François Legault, un leader faible et sans conviction

François Legault photographié le 28 juillet dernier, à Sainte-Anne-de-Beaupré.
Photo: Bernard Brault La Presse canadienne François Legault photographié le 28 juillet dernier, à Sainte-Anne-de-Beaupré.

Je vois toutes ces publicités de la CAQ où l’on présente François Legault comme un grand leader et je ne peux m’empêcher de penser à sa promesse de mettre en place d’un mode de scrutin proportionnel mixte. S’il y a une preuve que François Legault n’est pas du tout un grand leader, c’est bien celle-là.

La promesse avait été faite de manière solennelle. L’implantation du mode de scrutin proportionnel mixte allait enfin réduire le cynisme des électeurs en démontrant qu’on pouvait changer les choses, pas dans le but de garder le pouvoir, mais dans le but d’améliorer la démocratie. Un tel Parlement allait obliger les représentants des partis à ne plus agir comme des compétiteurs dans un combat de ruelle, mais avec l’espoir qu’ils agissent plutôt en collaborateurs bienveillants, travaillant pour améliorer les conditions de l’ensemble des Québécois.

Mais voilà, François Legault a renié sa promesse à cause de sa soif de pouvoir et pour ne pas se mettre à dos les députés d’arrière-ban qui ont peur de perdre leurs sièges ; ces mêmes députés d’arrière-ban qui le glorifient avec plus ou moins d’habilité dans ces publicités racoleuses.

Pour se sauver la face, M. Legault indique qu’il n’y a pas d’appétit des Québécois pour changer le mode de scrutin, alors que c’est son devoir de leader d’offrir des solutions constructives à des problèmes connus et d’en convaincre les Québécois, plutôt que de profiter de cette anomalie pour maintenir sa majorité.

Pour ce qui est d’alimenter le cynisme à l’égard des politiciens, M. Legault peut maintenant se vanter d’en être un grand champion.
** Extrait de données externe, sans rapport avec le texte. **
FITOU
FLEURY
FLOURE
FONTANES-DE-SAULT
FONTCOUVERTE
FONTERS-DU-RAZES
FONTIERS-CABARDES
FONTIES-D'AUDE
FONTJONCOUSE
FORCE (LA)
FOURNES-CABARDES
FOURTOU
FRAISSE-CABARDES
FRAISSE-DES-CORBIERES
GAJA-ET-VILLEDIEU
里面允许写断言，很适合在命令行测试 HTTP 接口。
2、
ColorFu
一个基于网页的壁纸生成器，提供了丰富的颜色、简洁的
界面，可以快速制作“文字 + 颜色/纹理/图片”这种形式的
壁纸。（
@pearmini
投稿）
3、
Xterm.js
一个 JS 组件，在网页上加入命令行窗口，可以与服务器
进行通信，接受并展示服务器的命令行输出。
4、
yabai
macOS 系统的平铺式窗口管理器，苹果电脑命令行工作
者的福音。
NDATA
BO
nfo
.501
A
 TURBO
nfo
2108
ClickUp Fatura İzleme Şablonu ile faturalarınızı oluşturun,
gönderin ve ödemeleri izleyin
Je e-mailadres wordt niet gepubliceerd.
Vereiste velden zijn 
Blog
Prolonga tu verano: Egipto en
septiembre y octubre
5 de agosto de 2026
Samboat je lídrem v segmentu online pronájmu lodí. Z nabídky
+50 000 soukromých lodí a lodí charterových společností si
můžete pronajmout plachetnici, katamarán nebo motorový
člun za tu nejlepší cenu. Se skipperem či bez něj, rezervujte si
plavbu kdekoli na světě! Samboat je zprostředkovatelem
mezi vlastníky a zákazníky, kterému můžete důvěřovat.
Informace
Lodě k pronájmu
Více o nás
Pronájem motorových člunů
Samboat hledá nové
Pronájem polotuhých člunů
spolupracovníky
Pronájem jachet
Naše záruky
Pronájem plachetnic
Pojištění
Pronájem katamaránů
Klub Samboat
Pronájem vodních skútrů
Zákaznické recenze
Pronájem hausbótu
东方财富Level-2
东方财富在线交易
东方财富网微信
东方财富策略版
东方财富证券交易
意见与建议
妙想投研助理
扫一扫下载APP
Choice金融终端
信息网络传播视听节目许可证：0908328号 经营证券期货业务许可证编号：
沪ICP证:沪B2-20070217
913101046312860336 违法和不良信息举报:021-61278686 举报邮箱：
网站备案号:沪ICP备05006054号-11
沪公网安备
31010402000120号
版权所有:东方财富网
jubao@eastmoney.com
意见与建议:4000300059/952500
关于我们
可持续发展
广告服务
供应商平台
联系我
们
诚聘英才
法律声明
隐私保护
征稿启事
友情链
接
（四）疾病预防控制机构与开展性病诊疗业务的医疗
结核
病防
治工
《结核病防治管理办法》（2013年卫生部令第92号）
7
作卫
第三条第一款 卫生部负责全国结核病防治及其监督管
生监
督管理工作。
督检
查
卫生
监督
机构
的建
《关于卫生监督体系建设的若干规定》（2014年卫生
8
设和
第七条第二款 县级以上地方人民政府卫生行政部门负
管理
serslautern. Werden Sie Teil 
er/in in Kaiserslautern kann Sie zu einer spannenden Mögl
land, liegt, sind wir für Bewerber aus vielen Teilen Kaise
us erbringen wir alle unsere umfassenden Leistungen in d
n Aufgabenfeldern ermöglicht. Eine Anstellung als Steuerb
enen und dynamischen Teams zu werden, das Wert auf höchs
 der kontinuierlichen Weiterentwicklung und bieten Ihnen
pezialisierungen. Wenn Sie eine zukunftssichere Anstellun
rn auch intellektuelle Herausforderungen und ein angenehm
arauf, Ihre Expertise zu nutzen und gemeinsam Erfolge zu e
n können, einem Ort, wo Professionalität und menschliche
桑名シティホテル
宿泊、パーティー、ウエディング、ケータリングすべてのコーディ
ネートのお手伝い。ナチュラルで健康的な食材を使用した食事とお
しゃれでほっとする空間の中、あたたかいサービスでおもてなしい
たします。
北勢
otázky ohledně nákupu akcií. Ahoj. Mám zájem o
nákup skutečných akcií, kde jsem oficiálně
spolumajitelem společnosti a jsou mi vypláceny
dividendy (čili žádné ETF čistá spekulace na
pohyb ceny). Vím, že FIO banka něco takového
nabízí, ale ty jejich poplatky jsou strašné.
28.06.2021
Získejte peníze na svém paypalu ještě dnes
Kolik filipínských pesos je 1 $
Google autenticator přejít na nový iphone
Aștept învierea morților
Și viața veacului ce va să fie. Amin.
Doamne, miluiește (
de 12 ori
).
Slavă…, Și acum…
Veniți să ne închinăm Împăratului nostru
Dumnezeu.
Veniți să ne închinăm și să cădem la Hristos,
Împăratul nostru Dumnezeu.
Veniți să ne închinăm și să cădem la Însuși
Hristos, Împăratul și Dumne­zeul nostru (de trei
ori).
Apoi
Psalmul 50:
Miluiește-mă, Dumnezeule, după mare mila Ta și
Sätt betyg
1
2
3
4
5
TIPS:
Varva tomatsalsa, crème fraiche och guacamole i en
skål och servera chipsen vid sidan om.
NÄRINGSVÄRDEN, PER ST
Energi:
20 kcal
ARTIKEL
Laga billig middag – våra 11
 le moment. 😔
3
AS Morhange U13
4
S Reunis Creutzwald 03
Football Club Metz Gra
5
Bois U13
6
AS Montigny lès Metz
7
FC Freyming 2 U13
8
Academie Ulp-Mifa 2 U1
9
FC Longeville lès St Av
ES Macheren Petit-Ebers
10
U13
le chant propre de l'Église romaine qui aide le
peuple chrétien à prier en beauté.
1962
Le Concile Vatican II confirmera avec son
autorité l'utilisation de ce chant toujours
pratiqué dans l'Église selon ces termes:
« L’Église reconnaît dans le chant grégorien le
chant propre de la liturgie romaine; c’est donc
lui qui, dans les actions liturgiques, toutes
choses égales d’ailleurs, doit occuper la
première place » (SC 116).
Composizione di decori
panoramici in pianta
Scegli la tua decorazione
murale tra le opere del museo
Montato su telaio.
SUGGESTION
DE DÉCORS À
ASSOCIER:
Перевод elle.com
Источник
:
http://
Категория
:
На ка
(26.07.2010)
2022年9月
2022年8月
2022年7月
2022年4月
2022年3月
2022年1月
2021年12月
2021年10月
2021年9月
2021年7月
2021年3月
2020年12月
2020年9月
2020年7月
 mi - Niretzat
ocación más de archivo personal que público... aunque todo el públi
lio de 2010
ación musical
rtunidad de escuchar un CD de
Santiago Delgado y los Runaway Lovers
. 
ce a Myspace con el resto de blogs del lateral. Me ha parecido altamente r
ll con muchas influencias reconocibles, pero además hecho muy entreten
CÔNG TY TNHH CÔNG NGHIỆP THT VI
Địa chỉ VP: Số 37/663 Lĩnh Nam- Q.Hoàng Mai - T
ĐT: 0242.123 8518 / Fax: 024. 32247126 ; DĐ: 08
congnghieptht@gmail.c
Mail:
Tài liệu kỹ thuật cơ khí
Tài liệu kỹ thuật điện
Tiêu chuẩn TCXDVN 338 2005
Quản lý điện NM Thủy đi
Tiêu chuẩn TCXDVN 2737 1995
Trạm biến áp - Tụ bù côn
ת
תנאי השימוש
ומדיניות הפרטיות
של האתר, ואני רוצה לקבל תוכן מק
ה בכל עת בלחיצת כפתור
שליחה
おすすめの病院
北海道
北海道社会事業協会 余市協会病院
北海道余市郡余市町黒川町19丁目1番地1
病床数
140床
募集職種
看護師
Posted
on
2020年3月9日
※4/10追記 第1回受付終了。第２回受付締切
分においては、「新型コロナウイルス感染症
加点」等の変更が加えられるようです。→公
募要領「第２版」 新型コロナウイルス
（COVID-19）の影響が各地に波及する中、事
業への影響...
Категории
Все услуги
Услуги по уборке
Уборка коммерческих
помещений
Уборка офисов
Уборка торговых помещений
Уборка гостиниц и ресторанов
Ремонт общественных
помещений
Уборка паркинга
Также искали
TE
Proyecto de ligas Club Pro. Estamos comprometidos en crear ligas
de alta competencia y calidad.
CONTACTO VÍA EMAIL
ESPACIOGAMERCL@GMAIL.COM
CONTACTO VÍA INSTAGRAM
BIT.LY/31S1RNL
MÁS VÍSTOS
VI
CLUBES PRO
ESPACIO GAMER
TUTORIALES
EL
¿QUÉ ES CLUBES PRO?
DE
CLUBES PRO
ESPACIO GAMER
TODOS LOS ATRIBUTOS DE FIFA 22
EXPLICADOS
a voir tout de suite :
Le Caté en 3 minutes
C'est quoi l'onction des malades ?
Certains diront que lui et son parti ont été bien occupés par la pandémie encore en cours et qu’il n’aurait pas pu mettre en place cette réforme. Ce n’est pas le cas puisque la CAQ a plutôt eu le temps de mettre en place une stratégie pour noyer le poisson.

Faible excuse

 

D’autres diront que ce n’est pas une priorité et qu’il faut se concentrer sur l’économie. Ce serait une bien faible excuse, puisque l’économie dépend en grande partie des mouvements mondiaux et qu’il n’y a rien de plus important que l’amélioration de la démocratie pour prendre les bonnes décisions pour la nation qu’on représente.

Pour l’implantation du mode de scrutin représentatif, M. Legault avait tous les outils en main. Dans ce cas, il ne peut pas blâmer Justin Trudeau en suivant sa stratégie habituelle pour lui faire porter l’opprobre pour certaines inactions. D’ailleurs, il est plutôt la copie conforme de M. Trudeau, qui a renié cette même promesse, dans un show de boucane, au fédéral. Trudeau et Legault, même combat pour le cynisme envers les politiciens, pour la peur de perdre du pouvoir et des sièges et pour l’inaction en vue d’améliorer notre démocratie.

Si tous les Québécois voulant pénaliser le cynisme des politiciens s’entendaient pour ne pas voter pour la CAQ, tout en votant plutôt que de s’abstenir, peut-être qu’on pourrait enfin changer les choses à ce sujet et prouver que le renforcement de la démocratie est une priorité.

Je suis toujours à la recherche d’un leader politique fort avec de vraies convictions qu’il fera passer avant son désir de popularité immédiate. Malgré ce qu’on voudrait nous faire penser, ce leader n’est pas François Legault.